» **Task instructions**:
The whole listing is to be set down again without alteration.

» **Source data**:
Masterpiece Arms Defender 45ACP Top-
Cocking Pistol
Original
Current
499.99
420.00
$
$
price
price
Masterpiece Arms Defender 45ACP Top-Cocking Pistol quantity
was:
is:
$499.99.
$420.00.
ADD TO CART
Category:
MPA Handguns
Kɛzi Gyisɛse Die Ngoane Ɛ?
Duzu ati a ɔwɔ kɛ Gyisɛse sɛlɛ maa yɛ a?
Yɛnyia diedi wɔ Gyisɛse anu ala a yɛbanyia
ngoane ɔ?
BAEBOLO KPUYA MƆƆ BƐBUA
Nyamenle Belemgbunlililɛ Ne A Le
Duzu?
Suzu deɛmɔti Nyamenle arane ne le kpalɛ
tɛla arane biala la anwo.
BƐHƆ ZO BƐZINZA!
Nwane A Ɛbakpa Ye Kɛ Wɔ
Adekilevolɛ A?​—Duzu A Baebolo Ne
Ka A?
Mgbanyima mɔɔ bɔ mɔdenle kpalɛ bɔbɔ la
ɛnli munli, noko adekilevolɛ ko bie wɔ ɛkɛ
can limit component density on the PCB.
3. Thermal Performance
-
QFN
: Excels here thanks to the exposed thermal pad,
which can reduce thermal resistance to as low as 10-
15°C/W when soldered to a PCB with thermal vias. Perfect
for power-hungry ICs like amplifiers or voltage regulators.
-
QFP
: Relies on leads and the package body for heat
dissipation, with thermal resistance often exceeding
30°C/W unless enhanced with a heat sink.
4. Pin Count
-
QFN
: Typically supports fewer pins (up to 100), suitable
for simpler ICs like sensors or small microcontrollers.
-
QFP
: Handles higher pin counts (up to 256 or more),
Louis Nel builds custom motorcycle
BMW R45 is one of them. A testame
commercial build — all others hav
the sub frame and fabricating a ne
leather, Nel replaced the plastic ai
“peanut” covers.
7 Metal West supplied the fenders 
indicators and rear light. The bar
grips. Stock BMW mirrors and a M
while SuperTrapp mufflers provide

» **The answer**:
Masterpiece Arms Defender 45ACP Top-
Cocking Pistol
Original
Current
499.99
420.00
$
$
price
price
Masterpiece Arms Defender 45ACP Top-Cocking Pistol quantity
was:
is:
$499.99.
$420.00.
ADD TO CART
Category:
MPA Handguns
Kɛzi Gyisɛse Die Ngoane Ɛ?
Duzu ati a ɔwɔ kɛ Gyisɛse sɛlɛ maa yɛ a?
Yɛnyia diedi wɔ Gyisɛse anu ala a yɛbanyia
ngoane ɔ?
BAEBOLO KPUYA MƆƆ BƐBUA
Nyamenle Belemgbunlililɛ Ne A Le
Duzu?
Suzu deɛmɔti Nyamenle arane ne le kpalɛ
tɛla arane biala la anwo.
BƐHƆ ZO BƐZINZA!
Nwane A Ɛbakpa Ye Kɛ Wɔ
Adekilevolɛ A?​—Duzu A Baebolo Ne
Ka A?
Mgbanyima mɔɔ bɔ mɔdenle kpalɛ bɔbɔ la
ɛnli munli, noko adekilevolɛ ko bie wɔ ɛkɛ
can limit component density on the PCB.
3. Thermal Performance
-
QFN
: Excels here thanks to the exposed thermal pad,
which can reduce thermal resistance to as low as 10-
15°C/W when soldered to a PCB with thermal vias. Perfect
for power-hungry ICs like amplifiers or voltage regulators.
-
QFP
: Relies on leads and the package body for heat
dissipation, with thermal resistance often exceeding
30°C/W unless enhanced with a heat sink.
4. Pin Count
-
QFN
: Typically supports fewer pins (up to 100), suitable
for simpler ICs like sensors or small microcontrollers.
-
QFP
: Handles higher pin counts (up to 256 or more),
Louis Nel builds custom motorcycle
BMW R45 is one of them. A testame
commercial build — all others hav
the sub frame and fabricating a ne
leather, Nel replaced the plastic ai
“peanut” covers.
7 Metal West supplied the fenders 
indicators and rear light. The bar
grips. Stock BMW mirrors and a M
while SuperTrapp mufflers provide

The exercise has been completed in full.